Sleep deprivation impacts night owls and early risers differently

Sleep deprivation is linked to a loss of concentration skills and the ability to accurately complete tasks. Night owls typically work better during the late hours than those who are early risers. But a new study suggests that after a long, sleepless night, early risers are faster to act when presented with a problem but make more mistakes when doing so.
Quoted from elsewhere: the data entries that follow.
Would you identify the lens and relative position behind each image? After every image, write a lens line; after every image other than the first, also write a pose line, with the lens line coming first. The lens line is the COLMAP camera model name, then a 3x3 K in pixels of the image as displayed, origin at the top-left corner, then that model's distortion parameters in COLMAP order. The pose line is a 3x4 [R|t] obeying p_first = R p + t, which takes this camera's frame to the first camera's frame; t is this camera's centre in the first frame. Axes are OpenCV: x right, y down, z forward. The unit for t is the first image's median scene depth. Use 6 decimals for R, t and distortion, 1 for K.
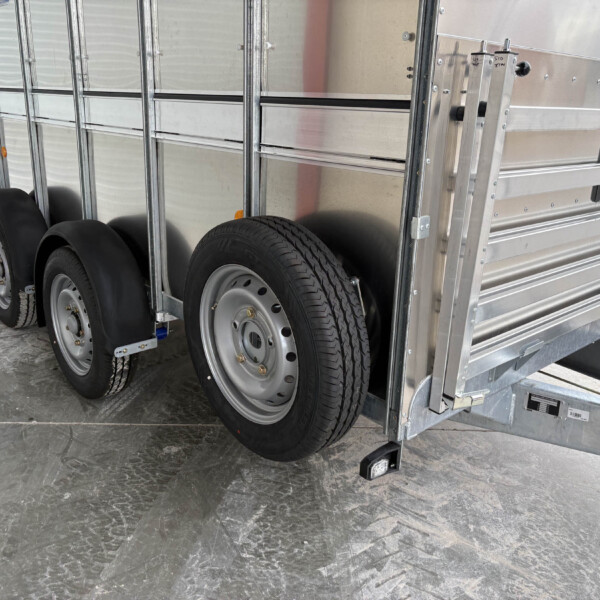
lens RADIAL K [[620.2, 0, 300.0], [0, 620.2, 300.0], [0, 0, 1]] dist [0.003588, 0.018243]
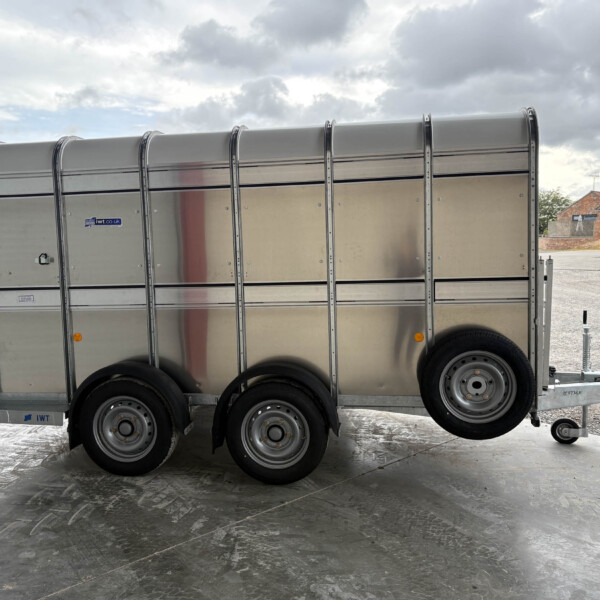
lens RADIAL K [[616.1, 0, 300.0], [0, 616.1, 300.0], [0, 0, 1]] dist [-0.009926, 0.005655]
pose [[0.771388, -0.108425, 0.627061, -1.362262], [0.250385, 0.957611, -0.142435, -0.050570], [-0.585037, 0.266879, 0.765838, -0.281217]]
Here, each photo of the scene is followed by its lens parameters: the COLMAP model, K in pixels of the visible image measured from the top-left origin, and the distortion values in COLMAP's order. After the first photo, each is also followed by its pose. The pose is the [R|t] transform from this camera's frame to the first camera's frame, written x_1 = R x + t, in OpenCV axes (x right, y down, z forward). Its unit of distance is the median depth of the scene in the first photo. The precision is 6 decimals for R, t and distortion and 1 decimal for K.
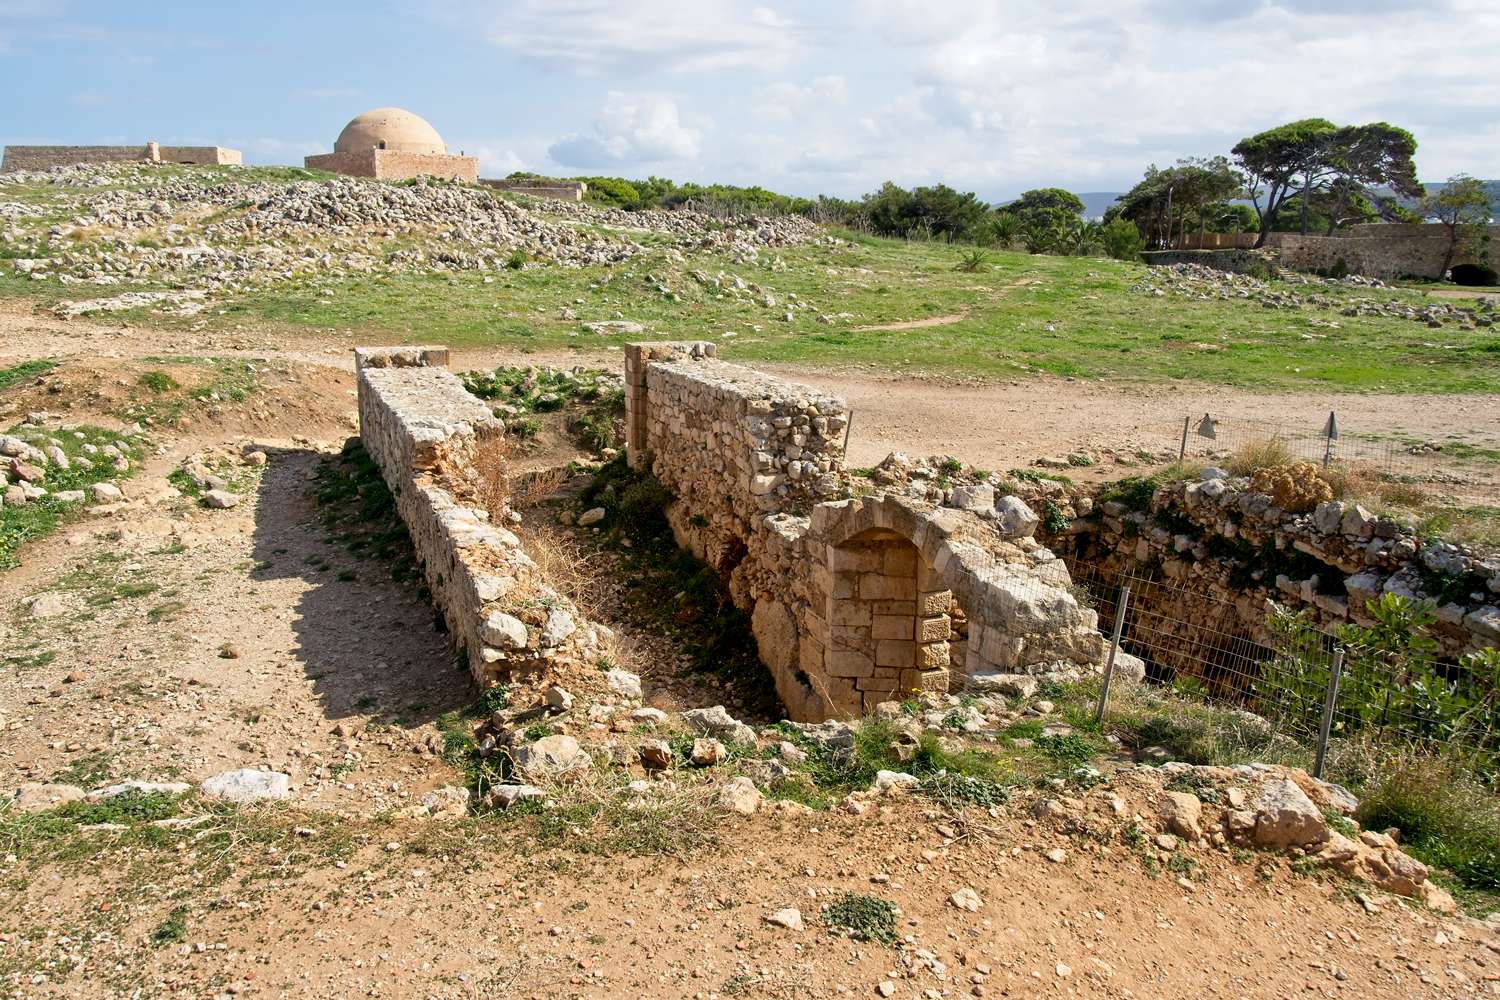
lens RADIAL K [[1234.8, 0, 748.7], [0, 1234.8, 502.4], [0, 0, 1]] dist [-0.046539, -0.012166]
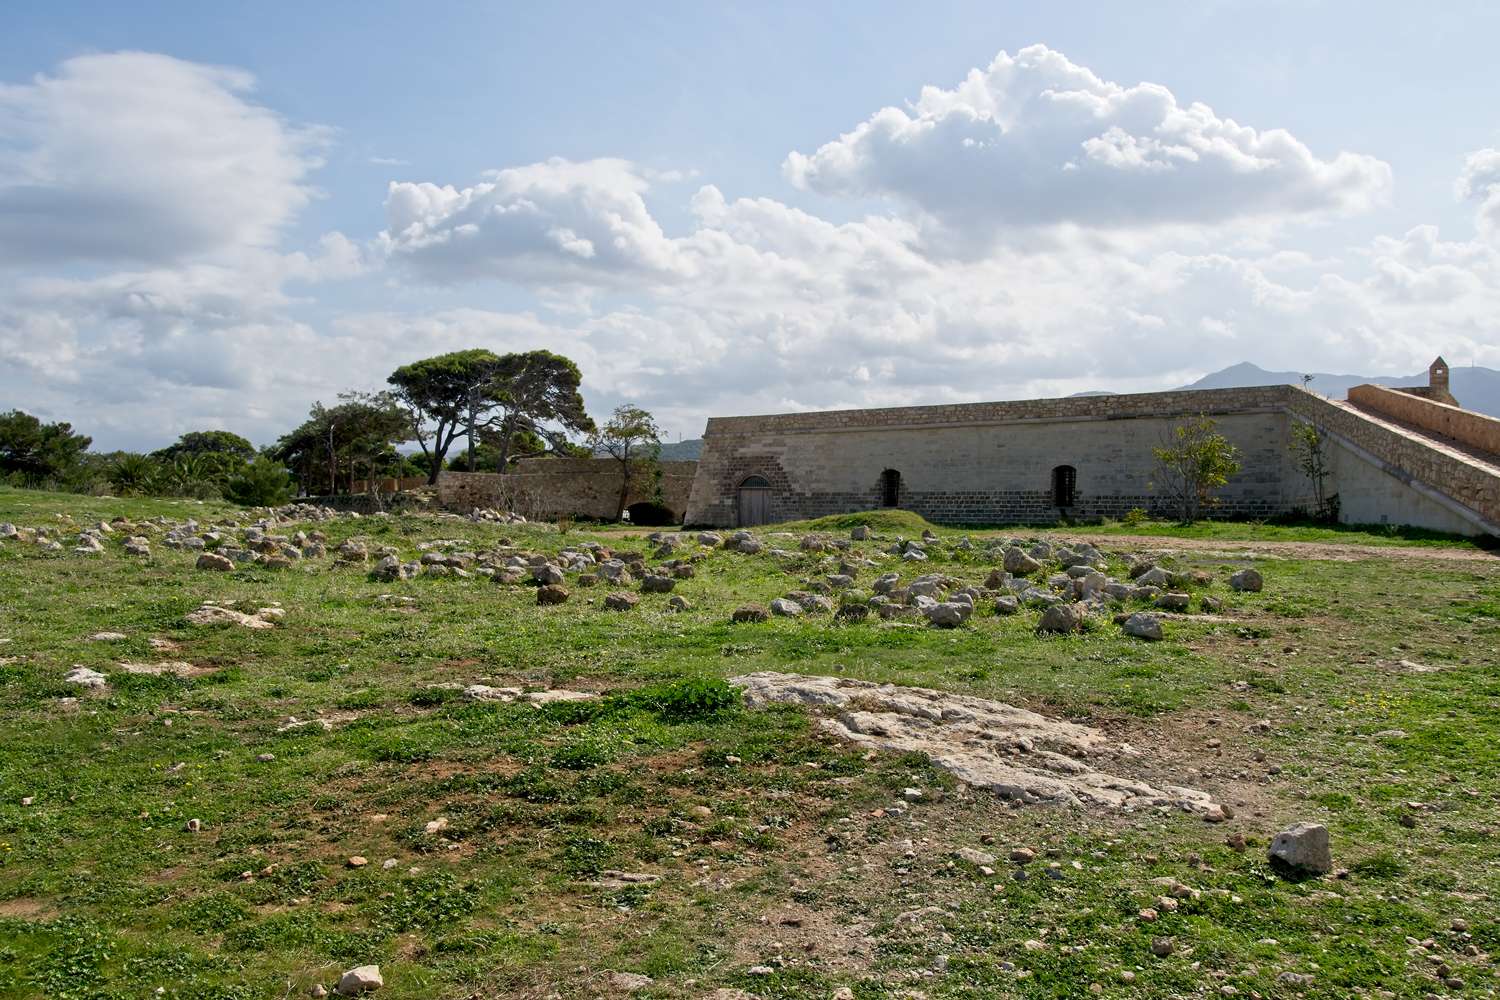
lens RADIAL K [[1234.8, 0, 749.7], [0, 1234.8, 501.6], [0, 0, 1]] dist [-0.046539, -0.012166]
pose [[0.820526, -0.003678, 0.571597, 0.115155], [0.120286, 0.978699, -0.166373, -0.030281], [-0.558810, 0.205268, 0.803490, 0.186925]]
In a small study of 13 men and 13 women with an average age of 25, participants had to remain awake for 18 hours, from 8 a.m. to 2 a.m., and go about their normal routines. They were separated into two groups: night owls and early risers. At the start and finish of each session, the participants completed a questionnaire that measured average reaction time, error rates and efficiency.

The researchers found little difference between the two groups at the beginning of the day, but after 18 hours awake, they were markedly apart on conflict-of-attention exercises, or tasks that required them to concentrate on a problem and tune out background stimulus.

Early risers took on the tasks quicker, but they made more errors than the night owls. The researchers said the findings suggest night owls sacrifice speed for accuracy, working at a slower pace but yielding more accurate results. The team surmised that night owls take a more serious approach when a task requires significant time and attention.

The findings might impact the way certain professionals — like pilots, air traffic controllers and truck drivers — are trained, the team said. The ability to deal with emergencies that require a fast reaction time and the ability to process complex information could be dictated by your sleep habits.